Es ist ein kleines, feines Buch, das Platz in der Handtasche und sogar in großen Manteltaschen findet. Mit haptischer Oberfläche ist der Umschlag gestaltet, ein Lesebändchen ersetzt meine sonstigen Notlösungen als Lesezeichen, die ich immer vergesse mitzunehmen. Kleine Zeichnungen in Grau/Weiß geben eine rudimentäre Ahnung von Landkarten und Begebenheiten ab.
Mehrere Wochen sind die Reisegefährten unterwegs, immer höher liegen die Pfade, nur selten begegnen sie Menschen, finden sich Dörfer oder Ansammlungen von Häusern und Klöstern. Und wie schon im Buch "Acht Berge", muss sich Cognetti der Höhenkrankheit stellen, die sich aber nur selten zeigt, wofür er sehr dankbar ist. Immer wieder nimmt er das Buch von "Peter" in die Hand, sein Weg wird in der ersten Zeichnung ebenfalls nachgezogen. In einer zugelaufenen Hündin will er die Seele von Peter Matthiessen entdeckt haben, die entsprechend der hiesigen Religion genau dem Alter entspricht, in dem die Seele Verstorbener sich einen neuen Körper suchen. Am Ende der Reise ist sie verschwunden, unauffindbar, als hätte sie nur darauf geachtet, dass der Autor und seine Mitreisenden gut ans Ziel kommen.
So, wie in Australien die Ureinwohner ihren heiligen Berg, den Uluru, umrunden und nicht etwa besteigen, so ist es auch bei buddhistischen Pilgerreisen üblich, ihre Berge zu umrunden und zu beten. Es scheint, als hätten nur westliche Kletterwütige im Sinn jeden Berg zu besteigen, auch wenn diese in den jeweiligen Religionen als heilig gelten und nicht zu besteigen sind.
Hier werden keine Berge bestiegen, es gilt, die hohen Pässe zu bewältigen, das ist vor allem für Cognetti aufregend genug. Immer wieder seinen "Schneeleoparden" zur Hand, hofft natürlich auch er, auf diesen einen Blick zu erhaschen. Sein alter Freund Remigio ist ein versierter Spurenleser und deutet so manches Tier, auch die Fährte des Schneeleoparden meint er zu erkennen.

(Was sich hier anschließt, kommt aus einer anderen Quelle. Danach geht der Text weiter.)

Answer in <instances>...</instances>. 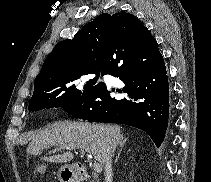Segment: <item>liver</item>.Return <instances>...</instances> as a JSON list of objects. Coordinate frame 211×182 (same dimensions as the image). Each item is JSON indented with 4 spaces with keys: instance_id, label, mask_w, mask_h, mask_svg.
<instances>
[{
    "instance_id": "1",
    "label": "liver",
    "mask_w": 211,
    "mask_h": 182,
    "mask_svg": "<svg viewBox=\"0 0 211 182\" xmlns=\"http://www.w3.org/2000/svg\"><path fill=\"white\" fill-rule=\"evenodd\" d=\"M123 139L121 128L117 125L91 124L87 122L61 121L40 131L27 147V154L37 156L52 146L60 149H83L92 154L101 166L111 156ZM74 155L69 152L45 157L52 163H67Z\"/></svg>"
}]
</instances>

"Om mani padme hum - O du Juwel in der Lotusblüte", dieser Vers begleitet ihn auf vielen eingravierten Felsen, Steinen, im Holz, auf Tafeln bei seinem Weg. Wird er den Schneeleoparden zu Gesicht bekommen? Wie sind seine Gedanken am Ende des Weges, kann er seine Empfindungen hinüberretten in seine reguläre Welt?
Ein Buch voller Ruhe, es zeigt deutlich, was alles möglich ist.